Give the lines below again exactly, starting with the line that holds "pinky tip: (121, 180)" and going on through the line that holds "thumb tip: (193, 180)".

§ Task input:
##############################
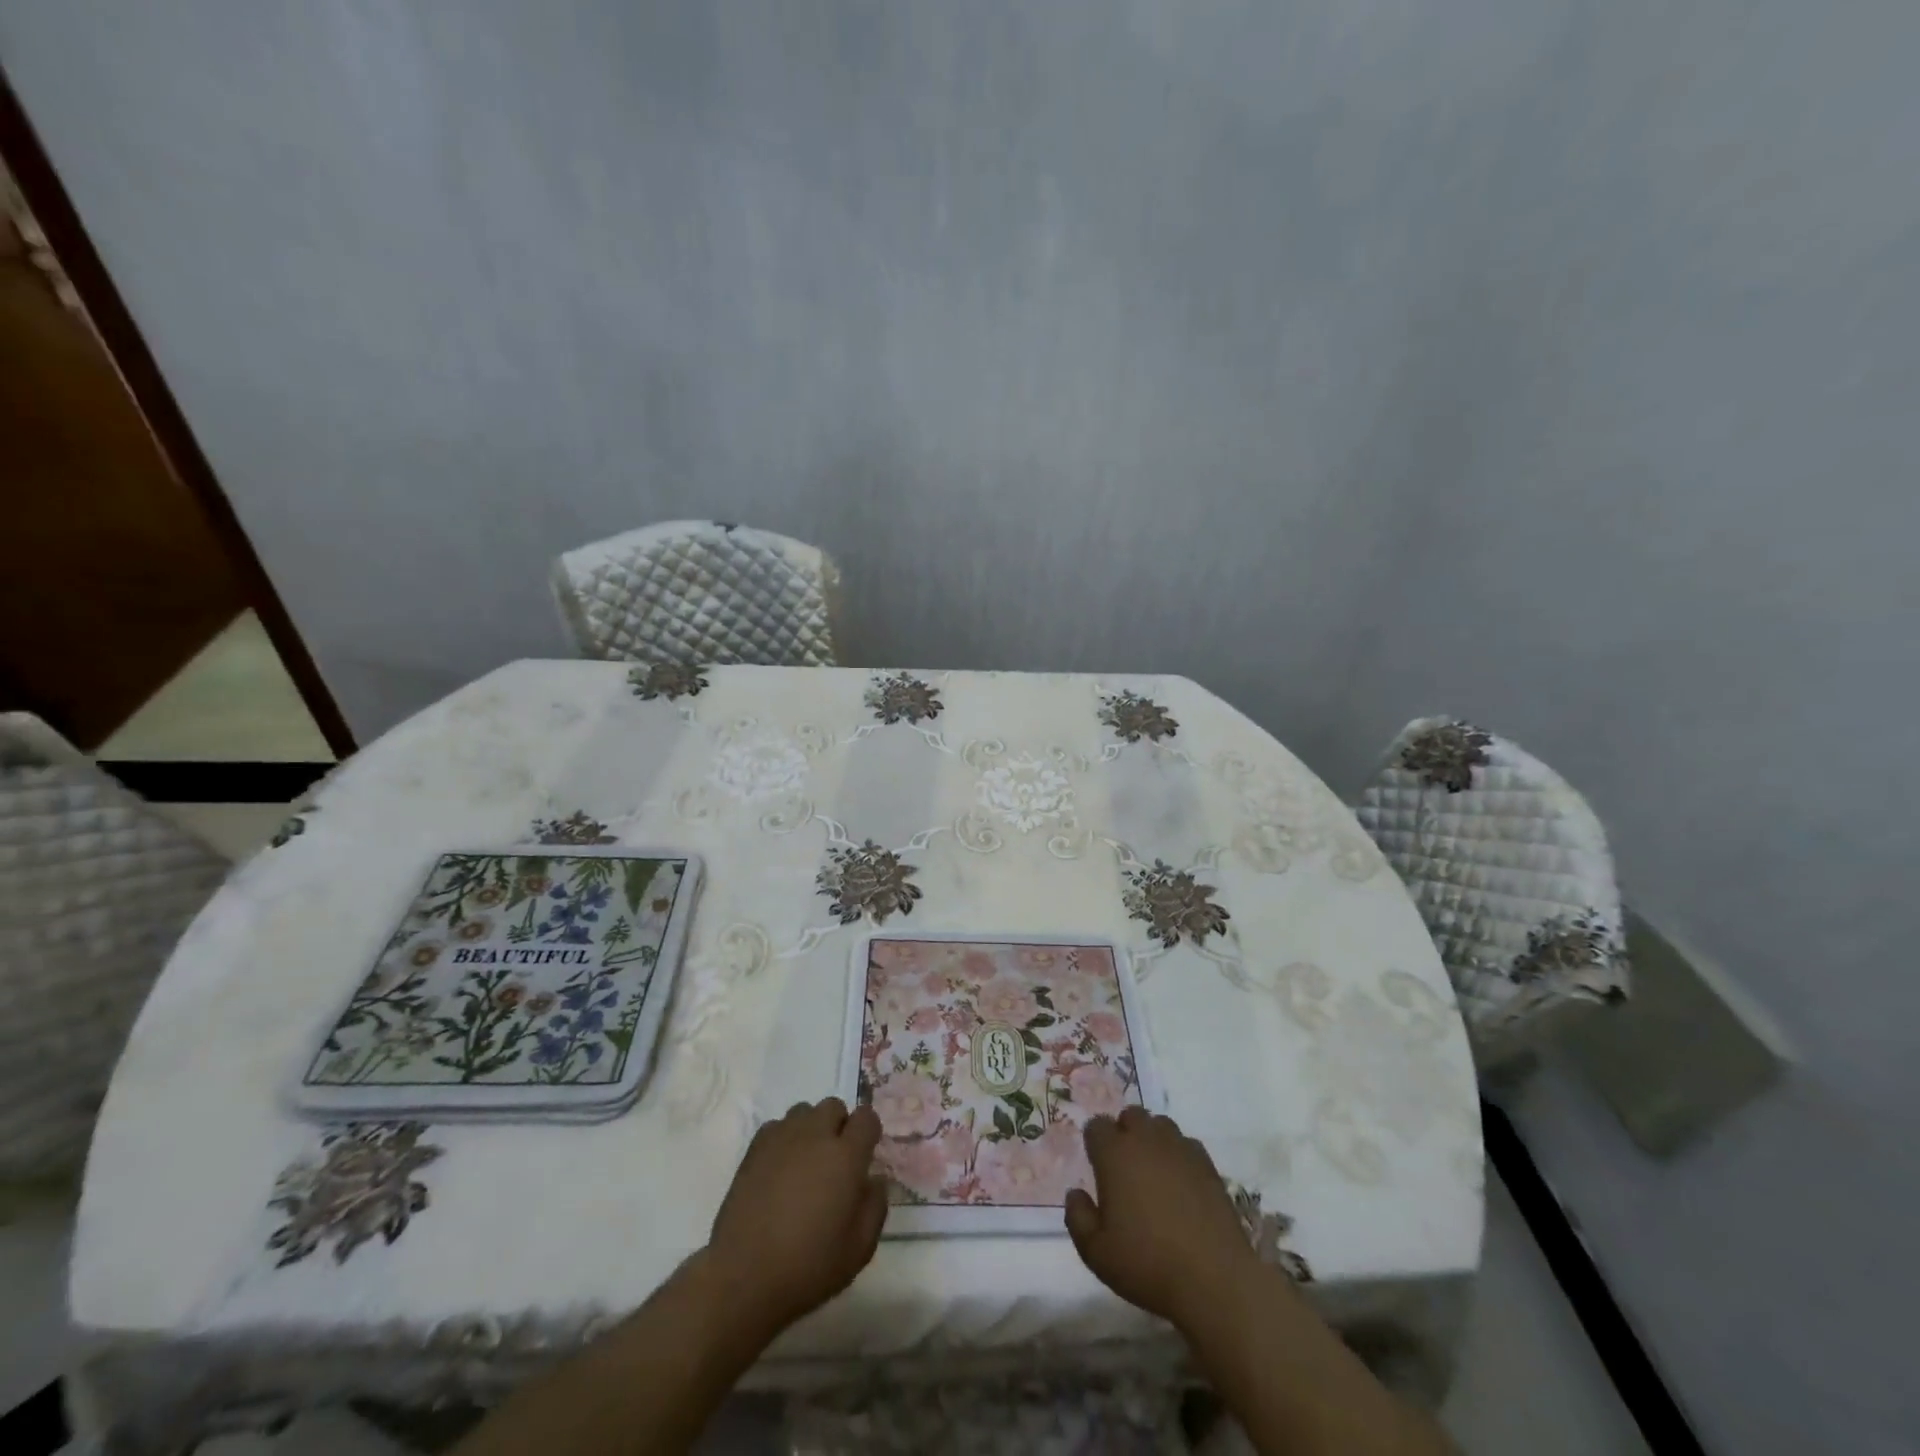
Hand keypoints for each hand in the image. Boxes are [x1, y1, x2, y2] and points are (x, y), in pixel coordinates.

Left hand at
##############################
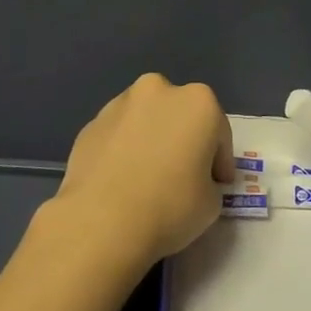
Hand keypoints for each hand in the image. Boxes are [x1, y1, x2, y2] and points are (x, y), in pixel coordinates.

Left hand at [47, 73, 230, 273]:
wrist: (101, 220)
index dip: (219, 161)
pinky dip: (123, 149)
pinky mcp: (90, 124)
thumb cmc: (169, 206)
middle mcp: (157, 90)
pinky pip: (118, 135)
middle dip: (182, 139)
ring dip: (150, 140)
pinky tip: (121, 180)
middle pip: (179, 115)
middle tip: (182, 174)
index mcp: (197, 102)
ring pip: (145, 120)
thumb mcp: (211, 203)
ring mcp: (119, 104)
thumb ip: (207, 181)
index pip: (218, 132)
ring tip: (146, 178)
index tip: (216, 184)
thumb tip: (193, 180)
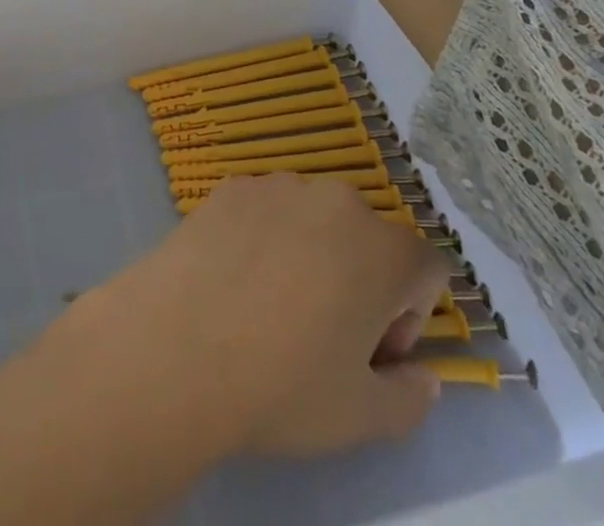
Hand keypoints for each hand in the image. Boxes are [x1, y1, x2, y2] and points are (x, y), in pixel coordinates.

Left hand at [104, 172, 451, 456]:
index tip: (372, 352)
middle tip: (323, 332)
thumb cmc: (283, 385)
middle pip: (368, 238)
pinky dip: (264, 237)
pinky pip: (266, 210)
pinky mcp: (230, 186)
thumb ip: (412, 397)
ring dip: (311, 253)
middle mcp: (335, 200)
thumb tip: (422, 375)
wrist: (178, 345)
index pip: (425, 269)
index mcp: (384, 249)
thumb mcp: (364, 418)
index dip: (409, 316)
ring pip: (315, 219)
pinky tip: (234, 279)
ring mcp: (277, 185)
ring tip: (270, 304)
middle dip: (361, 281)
##############################
§ Answer to this exercise:
pinky tip: (121, 180)
middle pip: (179, 115)
middle tip: (182, 174)
index mcp: (197, 102)
ring pip: (145, 120)
thumb mcp: (211, 203)
ring mcp: (119, 104)
thumb ip: (207, 181)
index pip: (218, 132)
ring tip: (146, 178)
index tip: (216, 184)
thumb tip: (193, 180)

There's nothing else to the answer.